_Short exercise_. Set down the records once more, please, exactly and with the pictures left out.

_Record set_.
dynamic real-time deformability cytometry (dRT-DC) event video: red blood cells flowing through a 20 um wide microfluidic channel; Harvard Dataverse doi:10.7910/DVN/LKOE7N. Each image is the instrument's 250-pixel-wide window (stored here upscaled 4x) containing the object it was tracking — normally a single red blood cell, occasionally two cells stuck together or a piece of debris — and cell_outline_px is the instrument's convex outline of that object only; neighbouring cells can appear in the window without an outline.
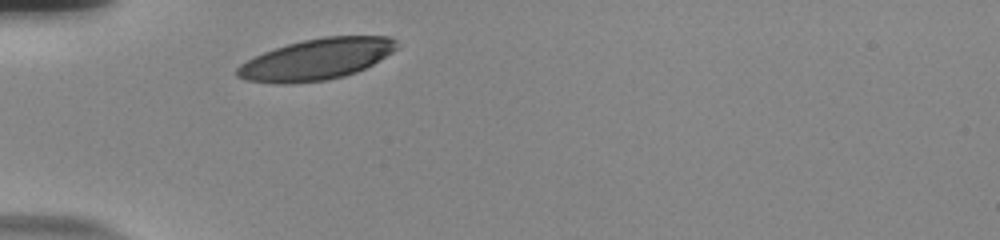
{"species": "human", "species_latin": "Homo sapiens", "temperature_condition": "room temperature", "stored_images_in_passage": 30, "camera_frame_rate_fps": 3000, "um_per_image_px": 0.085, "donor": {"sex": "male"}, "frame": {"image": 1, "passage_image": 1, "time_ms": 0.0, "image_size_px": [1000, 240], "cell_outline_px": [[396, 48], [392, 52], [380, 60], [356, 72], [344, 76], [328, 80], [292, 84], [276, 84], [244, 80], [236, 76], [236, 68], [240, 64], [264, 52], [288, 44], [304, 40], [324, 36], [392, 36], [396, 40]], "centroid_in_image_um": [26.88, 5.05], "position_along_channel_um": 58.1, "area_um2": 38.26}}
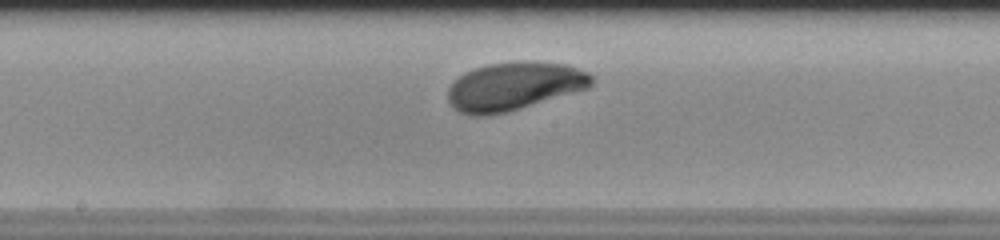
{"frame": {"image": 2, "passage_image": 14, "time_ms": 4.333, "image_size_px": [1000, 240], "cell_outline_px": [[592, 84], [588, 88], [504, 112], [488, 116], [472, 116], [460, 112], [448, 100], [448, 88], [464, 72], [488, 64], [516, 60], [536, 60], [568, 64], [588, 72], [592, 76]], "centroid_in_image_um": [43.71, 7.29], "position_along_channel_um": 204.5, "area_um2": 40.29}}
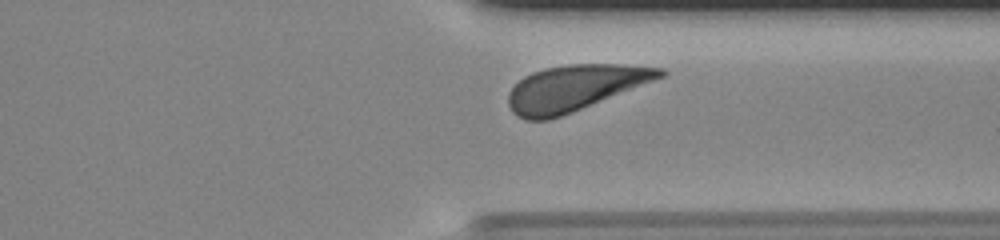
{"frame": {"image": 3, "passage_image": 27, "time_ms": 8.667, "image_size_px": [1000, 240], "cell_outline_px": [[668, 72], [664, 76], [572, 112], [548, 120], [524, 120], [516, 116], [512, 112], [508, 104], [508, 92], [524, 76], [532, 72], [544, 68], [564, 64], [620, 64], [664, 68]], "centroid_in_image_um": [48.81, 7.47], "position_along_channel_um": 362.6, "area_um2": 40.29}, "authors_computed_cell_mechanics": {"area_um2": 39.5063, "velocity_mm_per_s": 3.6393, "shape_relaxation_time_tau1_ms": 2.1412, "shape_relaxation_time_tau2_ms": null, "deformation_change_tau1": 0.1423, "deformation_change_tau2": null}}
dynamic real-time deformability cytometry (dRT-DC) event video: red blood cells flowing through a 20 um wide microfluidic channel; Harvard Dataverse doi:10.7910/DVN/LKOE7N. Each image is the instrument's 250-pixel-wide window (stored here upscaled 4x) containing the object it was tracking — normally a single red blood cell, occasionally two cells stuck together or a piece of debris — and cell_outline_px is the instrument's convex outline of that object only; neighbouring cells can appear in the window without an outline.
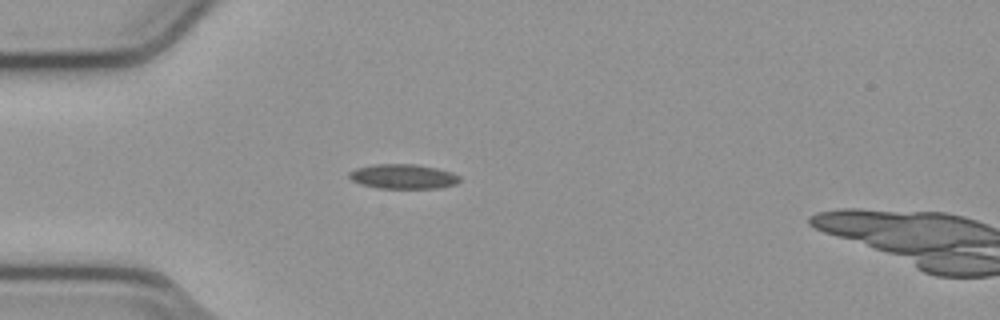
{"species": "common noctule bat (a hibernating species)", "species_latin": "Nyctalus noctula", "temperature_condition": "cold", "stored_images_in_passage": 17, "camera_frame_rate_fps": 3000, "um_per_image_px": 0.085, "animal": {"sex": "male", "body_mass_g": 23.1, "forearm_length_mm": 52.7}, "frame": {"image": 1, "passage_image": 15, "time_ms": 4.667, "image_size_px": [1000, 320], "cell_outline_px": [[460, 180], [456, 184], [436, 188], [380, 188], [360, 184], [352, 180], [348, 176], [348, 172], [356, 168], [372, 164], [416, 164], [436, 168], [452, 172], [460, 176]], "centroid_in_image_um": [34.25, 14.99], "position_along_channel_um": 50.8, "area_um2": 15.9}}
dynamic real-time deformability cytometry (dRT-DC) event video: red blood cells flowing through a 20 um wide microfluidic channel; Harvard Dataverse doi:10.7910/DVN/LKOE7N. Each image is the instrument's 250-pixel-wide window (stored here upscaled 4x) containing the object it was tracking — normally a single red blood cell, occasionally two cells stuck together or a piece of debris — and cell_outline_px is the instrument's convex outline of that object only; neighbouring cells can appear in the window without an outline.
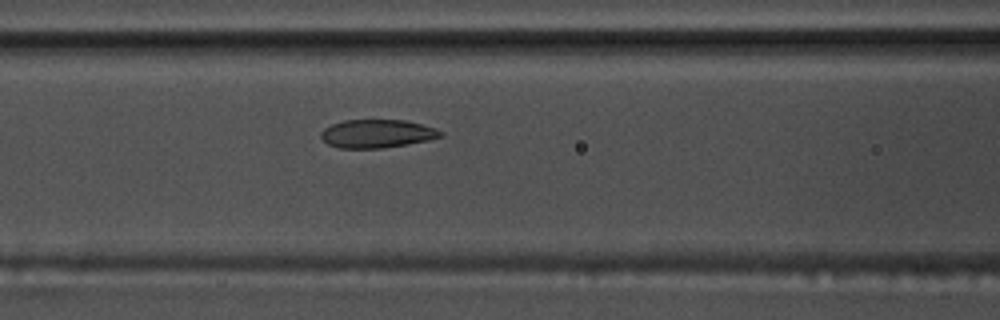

_Solution to the exercise_.
dynamic real-time deformability cytometry (dRT-DC) event video: red blood cells flowing through a 20 um wide microfluidic channel; Harvard Dataverse doi:10.7910/DVN/LKOE7N. Each image is the instrument's 250-pixel-wide window (stored here upscaled 4x) containing the object it was tracking — normally a single red blood cell, occasionally two cells stuck together or a piece of debris — and cell_outline_px is the instrument's convex outline of that object only; neighbouring cells can appear in the window without an outline.
{"species": "human", "species_latin": "Homo sapiens", "temperature_condition": "room temperature", "stored_images_in_passage": 30, "camera_frame_rate_fps": 3000, "um_per_image_px": 0.085, "donor": {"sex": "male"}, "frame": {"image": 1, "passage_image": 1, "time_ms": 0.0, "image_size_px": [1000, 240], "cell_outline_px": [[396, 48], [392, 52], [380, 60], [356, 72], [344, 76], [328, 80], [292, 84], [276, 84], [244, 80], [236, 76], [236, 68], [240, 64], [264, 52], [288, 44], [304, 40], [324, 36], [392, 36], [396, 40]], "centroid_in_image_um": [26.88, 5.05], "position_along_channel_um": 58.1, "area_um2": 38.26}}
{"frame": {"image": 2, "passage_image": 14, "time_ms": 4.333, "image_size_px": [1000, 240], "cell_outline_px": [[592, 84], [588, 88], [504, 112], [488, 116], [472, 116], [460, 112], [448, 100], [448, 88], [464, 72], [488, 64], [516, 60], [536, 60], [568, 64], [588, 72], [592, 76]], "centroid_in_image_um": [43.71, 7.29], "position_along_channel_um": 204.5, "area_um2": 40.29}}
{"frame": {"image": 3, "passage_image": 27, "time_ms": 8.667, "image_size_px": [1000, 240], "cell_outline_px": [[668, 72], [664, 76], [572, 112], [548, 120], [524, 120], [516, 116], [512, 112], [508, 104], [508, 92], [524, 76], [532, 72], [544, 68], [564, 64], [620, 64], [664, 68]], "centroid_in_image_um": [48.81, 7.47], "position_along_channel_um": 362.6, "area_um2": 40.29}, "authors_computed_cell_mechanics": {"area_um2": 39.5063, "velocity_mm_per_s": 3.6393, "shape_relaxation_time_tau1_ms": 2.1412, "shape_relaxation_time_tau2_ms": null, "deformation_change_tau1": 0.1423, "deformation_change_tau2": null}}
dynamic real-time deformability cytometry (dRT-DC) event video: red blood cells flowing through a 20 um wide microfluidic channel; Harvard Dataverse doi:10.7910/DVN/LKOE7N. Each image is the instrument's 250-pixel-wide window (stored here upscaled 4x) containing the object it was tracking — normally a single red blood cell, occasionally two cells stuck together or a piece of debris — and cell_outline_px is the instrument's convex outline of that object only; neighbouring cells can appear in the window without an outline.
{"species": "common noctule bat (a hibernating species)", "species_latin": "Nyctalus noctula", "temperature_condition": "cold", "stored_images_in_passage": 17, "camera_frame_rate_fps": 3000, "um_per_image_px": 0.085, "animal": {"sex": "male", "body_mass_g": 23.1, "forearm_length_mm": 52.7}, "frame": {"image": 1, "passage_image": 15, "time_ms": 4.667, "image_size_px": [1000, 320], "cell_outline_px": [[460, 180], [456, 184], [436, 188], [380, 188], [360, 184], [352, 180], [348, 176], [348, 172], [356, 168], [372, 164], [416, 164], [436, 168], [452, 172], [460, 176]], "centroid_in_image_um": [34.25, 14.99], "position_along_channel_um": 50.8, "area_um2": 15.9}}
dynamic real-time deformability cytometry (dRT-DC) event video: red blood cells flowing through a 20 um wide microfluidic channel; Harvard Dataverse doi:10.7910/DVN/LKOE7N. Each image is the instrument's 250-pixel-wide window (stored here upscaled 4x) containing the object it was tracking — normally a single red blood cell, occasionally two cells stuck together or a piece of debris — and cell_outline_px is the instrument's convex outline of that object only; neighbouring cells can appear in the window without an outline.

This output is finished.